● **Task to carry out**: Please write out the classification lines of every entry below, from kingdom down to common name where one is listed, copying each line without any change.

+---+

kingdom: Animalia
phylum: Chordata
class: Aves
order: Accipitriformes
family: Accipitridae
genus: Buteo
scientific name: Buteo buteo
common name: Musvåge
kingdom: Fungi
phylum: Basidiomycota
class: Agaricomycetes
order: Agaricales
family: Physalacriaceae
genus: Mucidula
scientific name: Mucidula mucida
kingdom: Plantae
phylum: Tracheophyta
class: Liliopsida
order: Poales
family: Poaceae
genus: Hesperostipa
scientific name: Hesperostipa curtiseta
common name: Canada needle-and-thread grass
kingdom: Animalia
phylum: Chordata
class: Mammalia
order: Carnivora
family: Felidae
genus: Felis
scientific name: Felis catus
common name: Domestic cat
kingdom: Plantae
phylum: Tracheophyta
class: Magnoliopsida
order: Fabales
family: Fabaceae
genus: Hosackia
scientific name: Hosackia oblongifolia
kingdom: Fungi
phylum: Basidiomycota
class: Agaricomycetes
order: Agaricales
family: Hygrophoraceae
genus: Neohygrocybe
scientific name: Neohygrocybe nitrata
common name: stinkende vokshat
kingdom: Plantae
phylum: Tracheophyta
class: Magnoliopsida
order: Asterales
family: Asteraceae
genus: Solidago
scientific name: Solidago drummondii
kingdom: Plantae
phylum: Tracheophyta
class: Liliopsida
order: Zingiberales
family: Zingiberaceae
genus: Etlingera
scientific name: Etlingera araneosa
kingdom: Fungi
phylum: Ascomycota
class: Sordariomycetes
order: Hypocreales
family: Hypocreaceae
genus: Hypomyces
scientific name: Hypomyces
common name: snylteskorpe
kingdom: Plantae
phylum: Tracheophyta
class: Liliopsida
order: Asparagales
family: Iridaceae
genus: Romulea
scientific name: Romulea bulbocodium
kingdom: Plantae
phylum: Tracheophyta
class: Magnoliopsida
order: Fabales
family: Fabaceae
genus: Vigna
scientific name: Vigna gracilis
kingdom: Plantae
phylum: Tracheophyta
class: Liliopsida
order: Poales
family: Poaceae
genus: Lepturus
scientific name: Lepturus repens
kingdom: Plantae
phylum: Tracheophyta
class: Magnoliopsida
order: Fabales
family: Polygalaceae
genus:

+---+

● **Output of the exercise**:
kingdom: Animalia
phylum: Chordata
class: Aves
order: Accipitriformes
family: Accipitridae
genus: Buteo
scientific name: Buteo buteo
common name: Musvåge
kingdom: Fungi
phylum: Basidiomycota
class: Agaricomycetes
order: Agaricales
family: Physalacriaceae
genus: Mucidula
scientific name: Mucidula mucida
kingdom: Plantae
phylum: Tracheophyta
class: Liliopsida
order: Poales
family: Poaceae
genus: Hesperostipa
scientific name: Hesperostipa curtiseta
common name: Canada needle-and-thread grass
kingdom: Animalia
phylum: Chordata
class: Mammalia
order: Carnivora
family: Felidae
genus: Felis
scientific name: Felis catus
common name: Domestic cat
kingdom: Plantae
phylum: Tracheophyta
class: Magnoliopsida
order: Fabales
family: Fabaceae
genus: Hosackia
scientific name: Hosackia oblongifolia
kingdom: Fungi
phylum: Basidiomycota
class: Agaricomycetes
order: Agaricales
family: Hygrophoraceae
genus: Neohygrocybe
scientific name: Neohygrocybe nitrata
common name: stinkende vokshat
kingdom: Plantae
phylum: Tracheophyta
class: Magnoliopsida
order: Asterales
family: Asteraceae
genus: Solidago
scientific name: Solidago drummondii
kingdom: Plantae
phylum: Tracheophyta
class: Liliopsida
order: Zingiberales
family: Zingiberaceae
genus: Etlingera
scientific name: Etlingera araneosa
kingdom: Fungi
phylum: Ascomycota
class: Sordariomycetes
order: Hypocreales
family: Hypocreaceae
genus: Hypomyces
scientific name: Hypomyces
common name: snylteskorpe
kingdom: Plantae
phylum: Tracheophyta
class: Liliopsida
order: Asparagales
family: Iridaceae
genus: Romulea
scientific name: Romulea bulbocodium
kingdom: Plantae
phylum: Tracheophyta
class: Magnoliopsida
order: Fabales
family: Fabaceae
genus: Vigna
scientific name: Vigna gracilis
kingdom: Plantae
phylum: Tracheophyta
class: Liliopsida
order: Poales
family: Poaceae
genus: Lepturus
scientific name: Lepturus repens
kingdom: Plantae
phylum: Tracheophyta
class: Magnoliopsida
order: Fabales
family: Polygalaceae
genus:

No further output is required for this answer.